Lois et normes : résumé

Les sections ci-dessous résument brièvement les bases légales et normes évoquées dans l'introduction en raison de leur implications majeures dans la numérisation des administrations communales.

En résumé : Les trois tâches à réaliser

  1. Dès maintenant : Résilier les contrats éventuels de délégation des tâches de préposé communal à la protection des données pour le 1er septembre 2026.
  2. Amélioration continue : Concentrez vos énergies sur l'inventaire de vos données sensibles et le renforcement de vos mesures de sécurité et de maîtrise des contrats. C'est la majorité du travail de conformité.
  3. Veille active : Suivez les actualités du bureau cantonal de surveillance de la protection des données (BPD). N'entreprenez rien dans l'urgence ; attendez les outils et directives à espérer dès mi-2027, délai nécessaire à l'a mobilisatoin et l'opérationnalité des nouvelles ressources cantonales.

Introduction - Contexte légal

Les communes bernoises sont soumises à la Loi cantonale sur la protection des données (LCPD, RSB 152.04) et à la Loi sur la sécurité de l’information et la cybersécurité (LSIC). Avec l’entrée en vigueur simultanée de la révision de la LCPD et de la LSIC le 1er septembre 2026, ainsi que de leurs ordonnances d’application respectives — l’Ordonnance sur la protection des données (OPD, RSB 152.040.1) et l’Ordonnance sur la sécurité de l’information et la cybersécurité (OSID) — actuellement en révision/édiction, le cadre légal s’adapte aux réalités du monde numérique. Si les principes fondamentaux de protection demeurent inchangés, c’est leur mise en œuvre qui évolue pour répondre aux nouveaux défis technologiques. Dans ce contexte, l’OSID deviendra la référence pour établir des processus standardisés, essentiels à la maîtrise des risques intangibles et complexes inhérents au numérique.

 

Une approche pragmatique : la sécurité par l'amélioration continue

La conformité n'est pas un état figé, mais un processus dynamique. Pour les communes, l'application stricte de concepts complexes est souvent moins efficace que l'adoption de bonnes pratiques robustes. Le bureau cantonal de surveillance de la protection des données (BPD) recommande une approche en trois étapes, destinée à  se répéter continuellement, et se recoupe avec notre feuille de route pour l'administration numérique :

  1. Connaître ses données : Réaliser un inventaire sommaire (quelles données, où, pourquoi ?).
  2. Évaluer les risques : Identifier les traitements sensibles ou critiques.
    Compléter l'Inventaire numérique communal.xlsx  répond précisément à ces deux étapes.
  3. Appliquer des mesures : Mettre en place des protections proportionnelles (chiffrement, gestion des accès, sauvegardes).
    Le modèles ou formations proposés dans les phases "Sécuriser" et "Maîtriser" , représentent diverses mesures qui contribuent à cet objectif.
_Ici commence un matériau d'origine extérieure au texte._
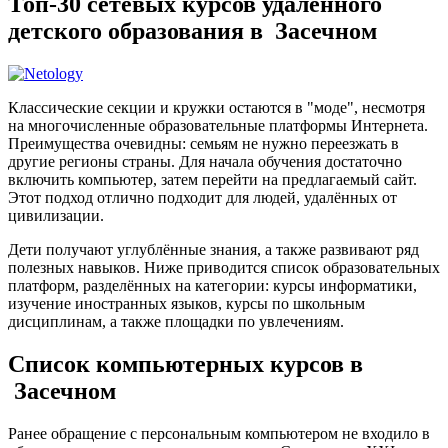
Топ-30 сетевых курсов удалённого
детского образования в Засечном
Классические секции и кружки остаются в "моде", несмотря
на многочисленные образовательные платформы Интернета.
Преимущества очевидны: семьям не нужно переезжать в
другие регионы страны. Для начала обучения достаточно
включить компьютер, затем перейти на предлагаемый сайт.
Этот подход отлично подходит для людей, удалённых от
цивилизации.
Дети получают углублённые знания, а также развивают ряд
полезных навыков. Ниже приводится список образовательных
платформ, разделённых на категории: курсы информатики,
изучение иностранных языков, курсы по школьным
дисциплинам, а также площадки по увлечениям.
Список компьютерных курсов в
Засечном
Ранее обращение с персональным компьютером не входило в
Par ailleurs, les principes de base restent la légalité (base légale pour chaque traitement), la proportionnalité (ne collecter que le nécessaire) et la sécurité (confidentialité, intégrité, disponibilité).

 

La transition de septembre 2026

Le changement majeur réside dans le transfert de compétence. Jusqu'ici, chaque commune désignait son propre Préposé à la protection des données. Dès le 1er septembre 2026, la surveillance est centralisée au niveau cantonal au sein du BPD.

  • Fin de la compétence locale : Les communes s ne relèvent plus d'une autorité communale de surveillance. Les règlements communaux désignant un organe de vérification local (comme l'organe de révision des comptes) pour cette tâche devront être adaptés.
  • Pas de panique, mais de la veille : Bien que la loi entre en vigueur en septembre, les ressources cantonales (3.2 EPT) ne seront pleinement opérationnelles que début 2027. Les directives précises et la « boîte à outils » arriveront progressivement l'an prochain.
  • Priorité actuelle : Il n'y a pas d'urgence à réécrire les règlements commuanux, car le droit supérieur (la nouvelle LCPD) prime automatiquement sur les dispositions communales obsolètes. Cependant, il est crucial de résilier les contrats éventuels avec les organes ou prestataires réalisant cette surveillance.